L’opinion que venait d’exprimer Hasard indiquait parfaitement ce qui allait arriver. Au bout de dix minutes, le vent soufflait très-fort dans une direction à peu près opposée à celle qu’il avait suivie jusqu’alors. Comme de raison, le Lion de Mer du Vineyard s’éloigna de terre, fendant les vagues qui venaient du vaste Atlantique tandis que le Lion de Mer d’Oyster-Pond s’efforçait de se mettre sous le vent, et semblait suspendu entre des forces opposées.
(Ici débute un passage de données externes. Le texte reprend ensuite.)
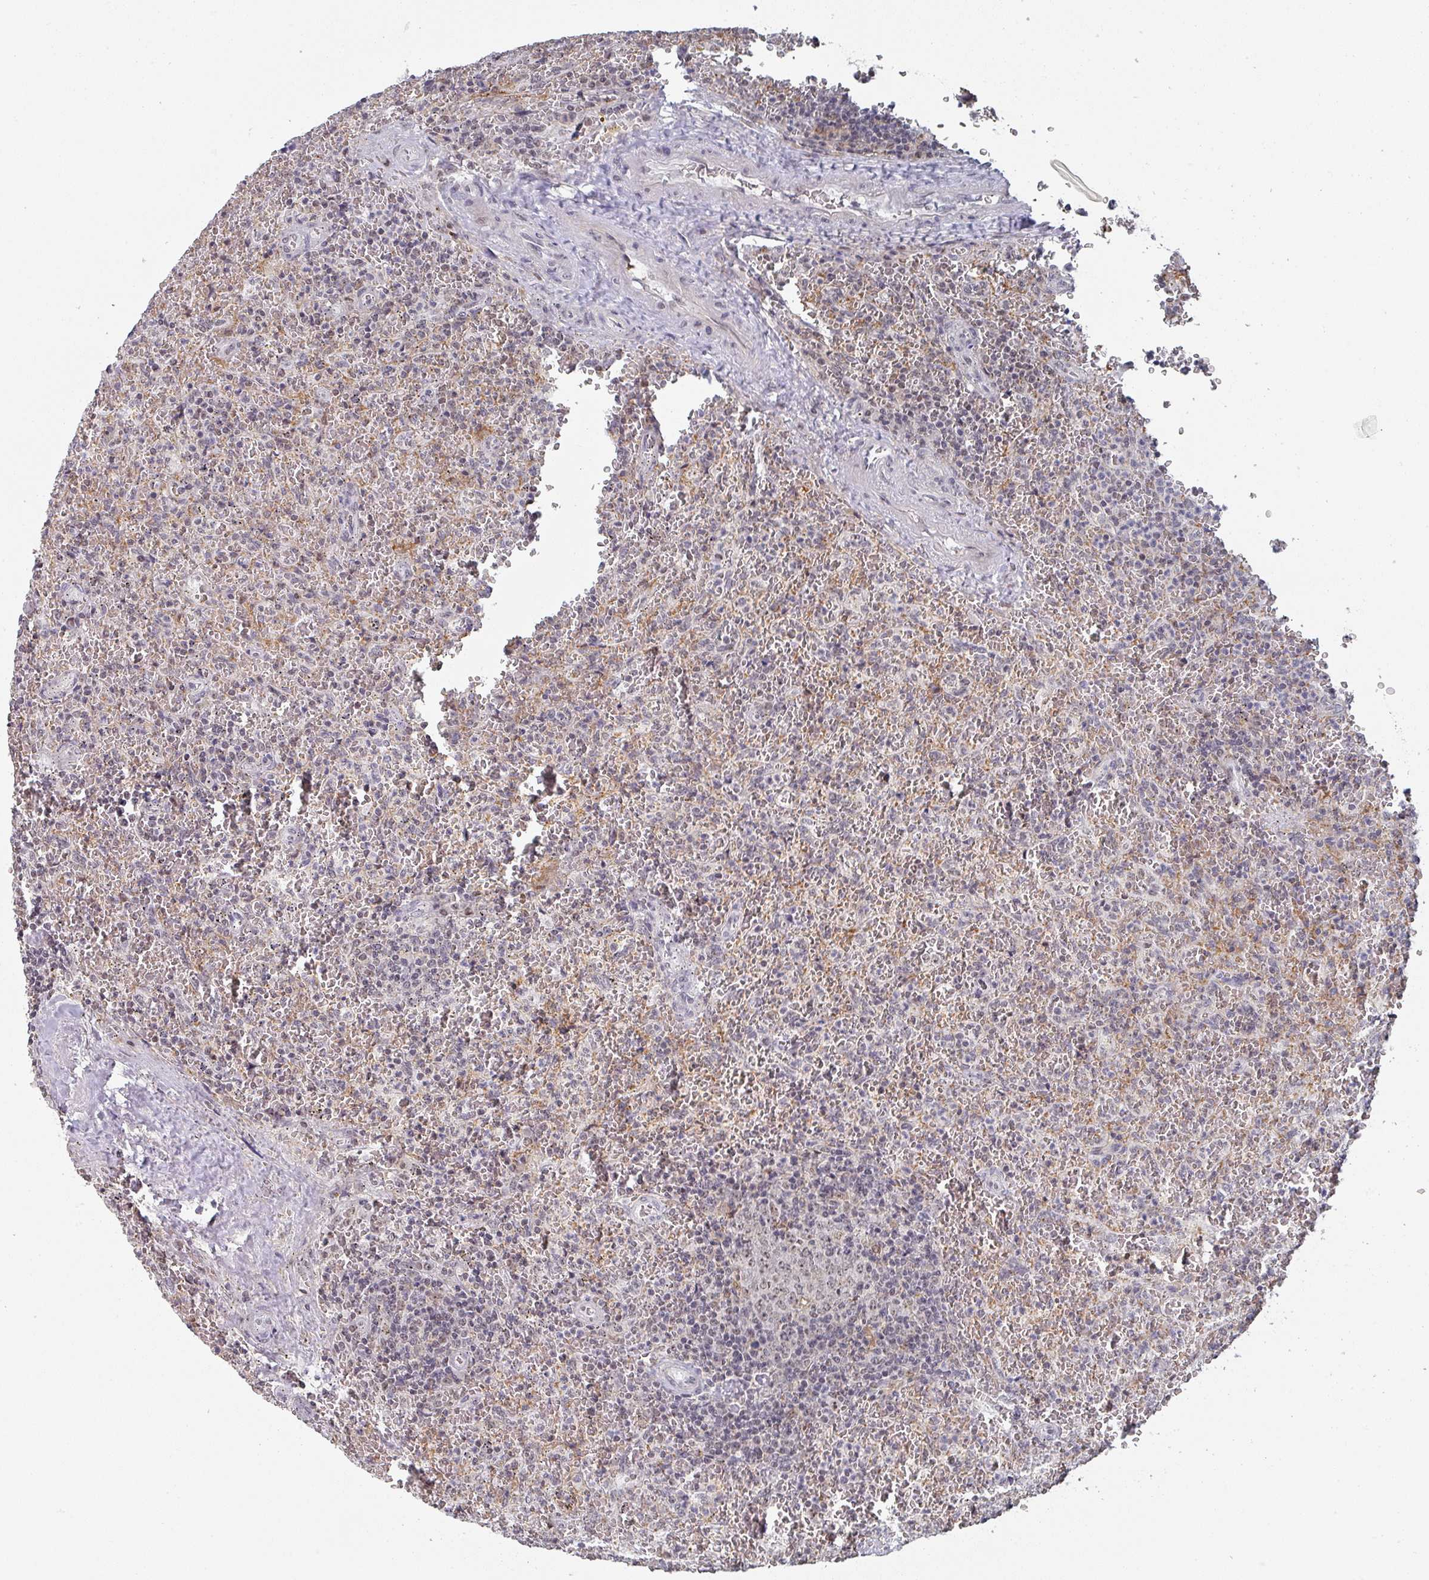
{"staining": {"intensity": "negative", "quantity": "none", "location": "none"}, "tissue": "lymphoma", "cell_type": "Tumor cells", "image_type": "cancer", "snomed": [{"axis": "morphology", "description": "Malignant lymphoma, non-Hodgkin's type, Low grade"}, {"axis": "topography", "description": "Spleen"}], "caption": "Low-grade malignant lymphoma, non-Hodgkin's type stained for a protein using immunohistochemistry (IHC) shows no positivity tumor cells.", "gene": "ZNF654", "patient": {"sex": "female", "age": 64}}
Gardiner s’attendait à voir l’autre schooner prendre le large ; mais au lieu de cela, le capitaine Dagget se rapprocha du vaisseau désemparé, et jeta l’ancre. Cet acte de véritable fraternité était trop clair pour avoir besoin d’explication. Les hommes du Vineyard avaient, en effet, l’intention de rester près de leur compagnon tant qu’il pourrait y avoir du danger. Le vent du nord-ouest ne permit aucun rapport entre les équipages jusqu’au lendemain matin. Le coup de vent n’était plus qu’une bonne brise, et les vagues, alors presque effacées, se montraient à peine le long des côtes.

On apercevait un peu d’écume blanche sur les brisants, mais cela n’excitait plus d’appréhension. On rétablit les mâts du vaisseau désemparé, et l’on put, grâce aux chaloupes, retrouver toutes les voiles et la plupart des gréements.